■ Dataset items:
* * * * * * * * *

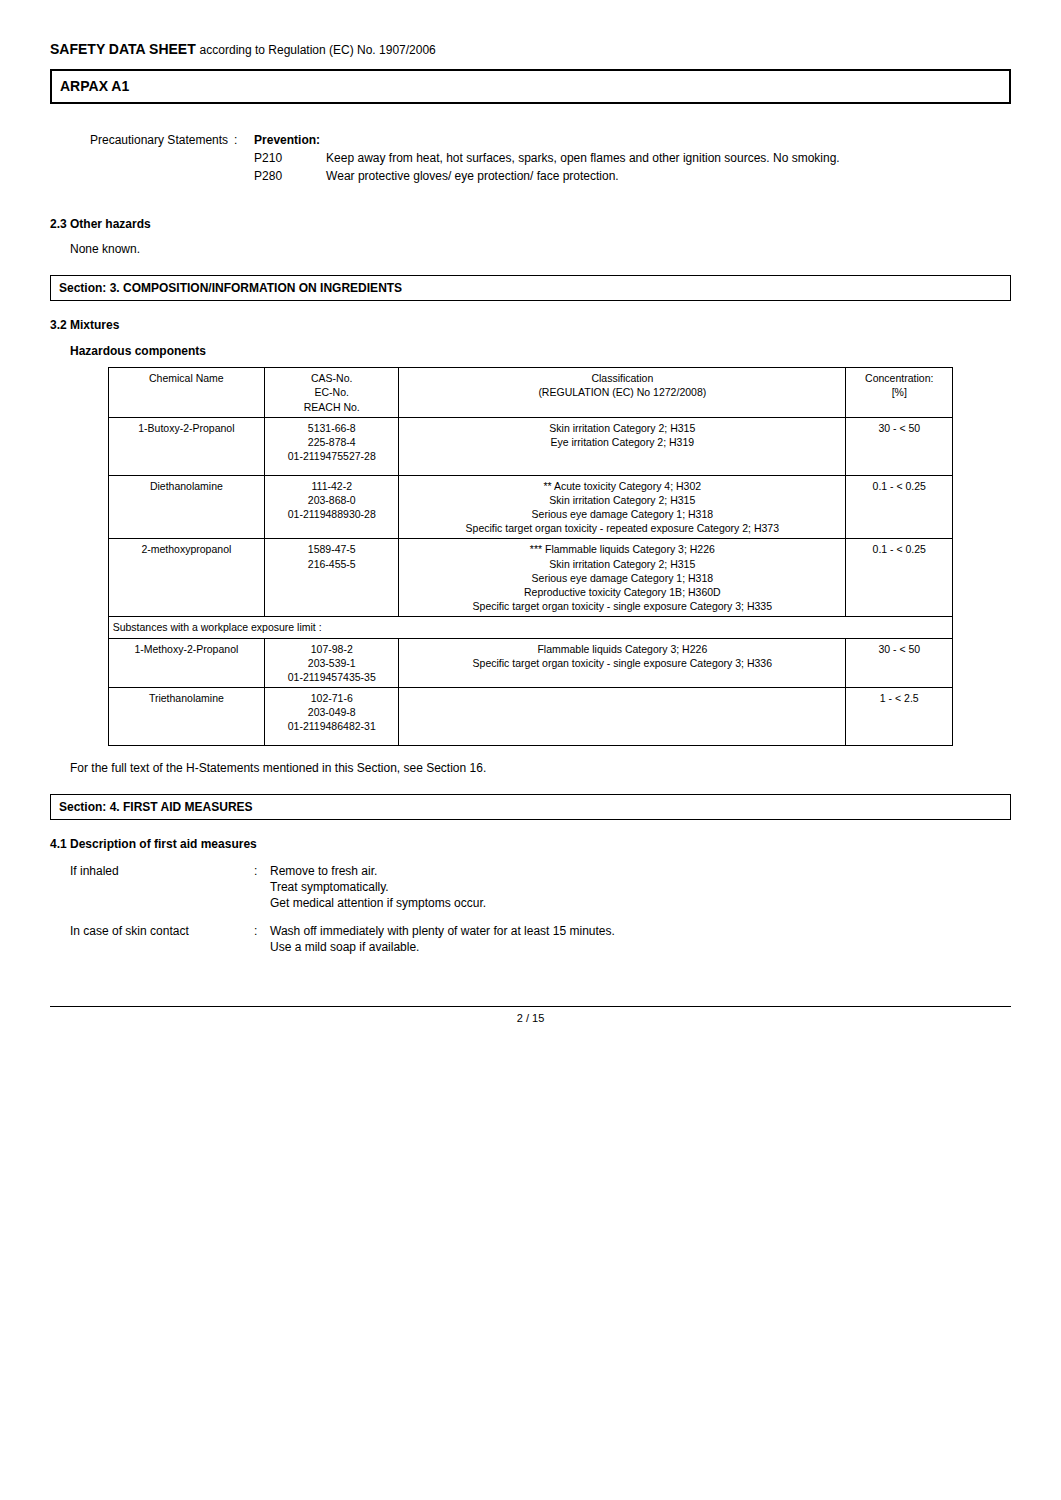SAFETY DATA SHEET according to Regulation (EC) No. 1907/2006
ARPAX A1
| Precautionary Statements | : | Prevention: | |
| | | P210 | Keep away from heat, hot surfaces, sparks, open flames and other ignition sources. No smoking. |
| | | P280 | Wear protective gloves/ eye protection/ face protection. |
2.3 Other hazards
None known.
Section: 3. COMPOSITION/INFORMATION ON INGREDIENTS
3.2 Mixtures
Hazardous components
| Chemical Name | CAS-No. EC-No. REACH No. | Classification (REGULATION (EC) No 1272/2008) | Concentration: [%] |
| --- | --- | --- | --- |
| 1-Butoxy-2-Propanol | 5131-66-8 225-878-4 01-2119475527-28 | Skin irritation Category 2; H315 Eye irritation Category 2; H319 | 30 - < 50 |
| Diethanolamine | 111-42-2 203-868-0 01-2119488930-28 | ** Acute toxicity Category 4; H302 Skin irritation Category 2; H315 Serious eye damage Category 1; H318 Specific target organ toxicity - repeated exposure Category 2; H373 | 0.1 - < 0.25 |
| 2-methoxypropanol | 1589-47-5 216-455-5 | *** Flammable liquids Category 3; H226 Skin irritation Category 2; H315 Serious eye damage Category 1; H318 Reproductive toxicity Category 1B; H360D Specific target organ toxicity - single exposure Category 3; H335 | 0.1 - < 0.25 |
| Substances with a workplace exposure limit : |
| 1-Methoxy-2-Propanol | 107-98-2 203-539-1 01-2119457435-35 | Flammable liquids Category 3; H226 Specific target organ toxicity - single exposure Category 3; H336 | 30 - < 50 |
| Triethanolamine | 102-71-6 203-049-8 01-2119486482-31 | | 1 - < 2.5 |
For the full text of the H-Statements mentioned in this Section, see Section 16.
Section: 4. FIRST AID MEASURES
4.1 Description of first aid measures
| If inhaled | : | Remove to fresh air. Treat symptomatically. Get medical attention if symptoms occur. |
| In case of skin contact | : | Wash off immediately with plenty of water for at least 15 minutes. Use a mild soap if available. |
2 / 15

* * * * * * * * *

■ EXERCISE: Take the lines above from the top of the records through the one with "3.2 Mixtures" and repeat them exactly, without any pictures.

■ RESPONSE TO THIS TASK:
SAFETY DATA SHEET according to Regulation (EC) No. 1907/2006
ARPAX A1
| Precautionary Statements | : | Prevention: | |
| | | P210 | Keep away from heat, hot surfaces, sparks, open flames and other ignition sources. No smoking. |
| | | P280 | Wear protective gloves/ eye protection/ face protection. |
2.3 Other hazards
None known.
Section: 3. COMPOSITION/INFORMATION ON INGREDIENTS
3.2 Mixtures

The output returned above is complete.